Endocannabinoids are the chemical messengers that tell your body to get these processes moving and when to stop; they help maintain optimal balance in the body, also known as homeostasis. When the body does not produce enough endocannabinoids or cannot regulate them properly, you are more susceptible to illnesses. CBD is known to have anti-anxiety, anticonvulsive, anti-nausea, anti-inflammatory, and antitumor properties.
In British Columbia CBD is available in pet stores and every corner dispensary, and the rest of Canada is catching up. Starting October 17, 2018, Canadians will legally be able to use recreational marijuana, but it may take longer for Canadian pets to get their paws on cannabis derived treatments. Good news is that Health Canada recently approved a clinical trial to research the use of cannabidiol (CBD) to treat animal anxiety.

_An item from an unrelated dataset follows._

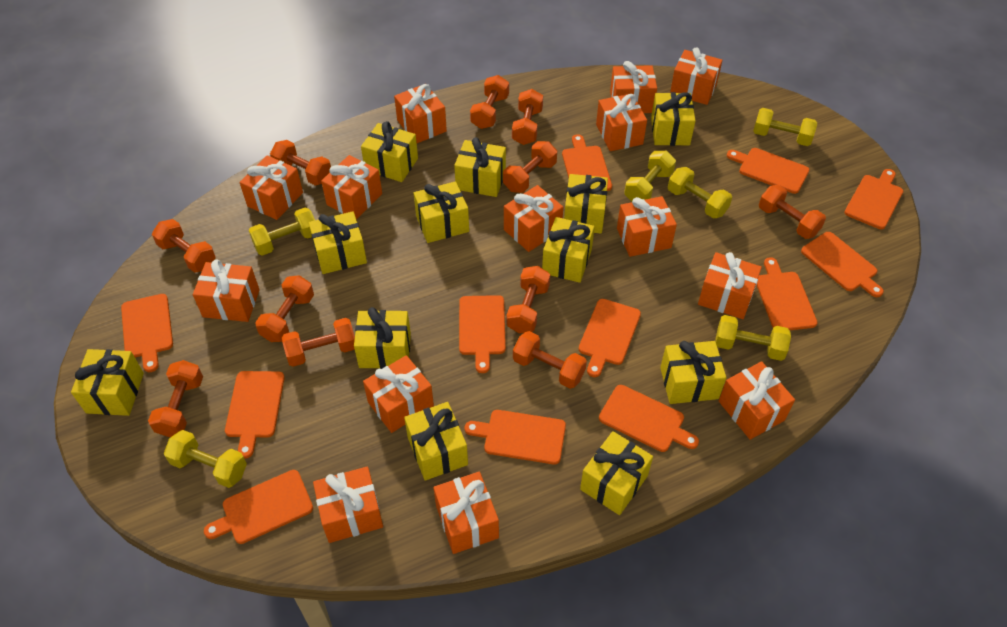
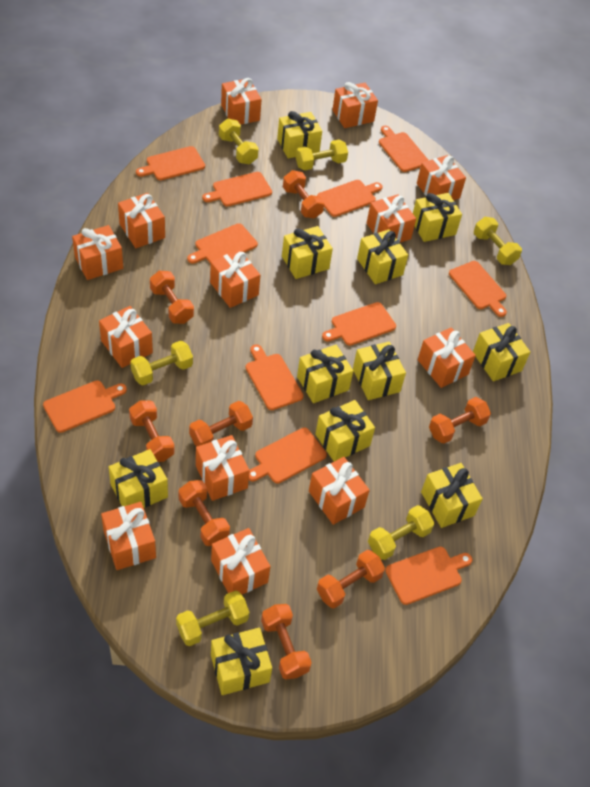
orange cutting board: 12 -> 11
orange dumbbell: 11 -> 8
orange gift: 14 -> 13
yellow gift: 12 -> 11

In the U.S., if you are in a hemp-legal state, you can order online. CBD aficionados, regardless of which state or province they live in, seem largely unconcerned with legal repercussions as punishment for procurement has thus far proven unlikely.
To give you some idea of pet cannabis consumption in the US, sales of cannabis products marketed for pets at medical and adult-use cannabis dispensaries in 2017 totaled nearly $7 million in California, Colorado, Oregon and Washington, according to BDS Analytics. In Colorado, sales of pet products grew almost 50 percent in 2017.
For her part, Susan Bolotin says CBD has been a godsend. “It won’t make Nikki better but it’s my job to make him as comfy and happy as possible and I rely on CBD to help me do that.”